As regras previstas nos artigos 61, § 1º, inciso II, alínea “e”, e 84, inciso VI, alínea “a”, da Constituição Federal, refletidas nos artigos 24, § 2º, item “2”, e 47, incisos II, XIV e XIX, alínea “a”, da Constituição do Estado, originadas do postulado básico que norteia a divisão funcional do Poder, atribuem ao Governador competência exclusiva para dispor sobre matéria de cunho administrativo; exercer a direção superior da administração
estadual; praticar os demais atos de administração; disciplinar, mediante decreto, sobre organização e funcionamento da administração estadual; bem como deflagrar o processo legislativo, quando a edição de lei for necessária para concretizar a medida.
Considerando que a propositura trata de aspectos que devem ser avaliados segundo critérios próprios de planejamento deferidos constitucionalmente ao Poder Executivo, no exercício precípuo da função de administrar, desrespeita, ainda, as limitações decorrentes do princípio da separação dos Poderes (artigo 2º da Constituição Federal e artigo 5º, “caput”, da Constituição Estadual).
Esta orientação vem sendo reiteradamente adotada pelo Supremo Tribunal Federal como, por exemplo, nas ADIs nºs 1.391, 2.646, 2.417 e 1.144 e AREs nºs 784.594 e 761.857. É de se notar, ainda, que, ao prever a necessidade de adequação do quadro de servidores públicos lotados nas Delegacias de Polícia de Defesa da Mulher ao disposto no seu artigo 1º, através da realização de concurso público específico para a lotação de mulheres nessas Unidades Policiais (artigo 2º) ou da reorganização dos respectivos quadros (artigo 3º), a proposição amplia gastos governamentais, sem, contudo, fazer-
-se acompanhar da avaliação das repercussões econômicas e da identificação dos recursos para seu custeio, conforme determina o artigo 25 da Constituição do Estado.
De fato, sob tal aspecto, o projeto não se harmoniza com o artigo 113 do Ato das Disposições Constitucionais Transitórias da Constituição da República e com o artigo 16, inciso I, da Lei Complementar federal nº 101, de 4 de maio de 2000 (Lei de Responsabilidade Fiscal), pois não se fez acompanhar da estimativa de impacto orçamentário-financeiro decorrente da medida.
A respeito do tema, o Supremo Tribunal Federal já se pronunciou no sentido de que o artigo 113 do Ato das Disposições Constitucionais Transitórias da Constituição da República “tem caráter nacional e irradia obrigações a todos os entes federativos” e, também, no sentido de que “a ausência de prévia instrução da proposta legislativa com a estimativa do impacto financeiro e orçamentário, nos termos do art. 113 do ADCT, aplicável a todos os entes federativos, implica inconstitucionalidade formal” (ADI n.º 6.102).
Vale acrescentar, ademais, que o artigo 8º, inciso II, da Lei Complementar federal n.º 173, de 27 de maio de 2020, veda, até 31 de dezembro de 2021, “criar cargo, emprego ou função que implique aumento de despesa”, sendo que o projeto de lei em exame não apresenta o teor restritivo que poderia dar ensejo à aplicação da exceção do § 1º do artigo 8º do referido diploma legal federal.
Por fim, destaco que a natureza autorizativa do artigo 2º do projeto não afasta as máculas apontadas.

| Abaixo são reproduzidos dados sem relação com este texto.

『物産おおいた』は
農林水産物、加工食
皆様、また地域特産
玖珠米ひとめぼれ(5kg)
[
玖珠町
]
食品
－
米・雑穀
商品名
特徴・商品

Nesse sentido, o Supremo Tribunal Federal já teve a oportunidade de decidir que o caráter meramente autorizativo não tem o condão de elidir o vício de inconstitucionalidade (ADI nº 1.136, ADI nº 2.867 e ADI nº 3.176).
Fundamentado nestes termos o veto total que oponho ao Projeto de lei nº 826, de 2017, e fazendo-o publicar no Diário Oficial em obediência ao disposto no § 3º do artigo 28 da
Constituição do Estado, restituo o assunto ao oportuno reexame dessa ilustre Assembleia.
Reitero a Vossa Excelência os protestos de minha alta
consideração.
João Doria
GOVERNADOR DO ESTADO
Sua Excelência o Senhor Deputado Carlão Pignatari, Presidente da Assembleia Legislativa do Estado.
Publicada na Subsecretaria de Gestão Legislativa da Casa Civil, em 28 de julho de 2021.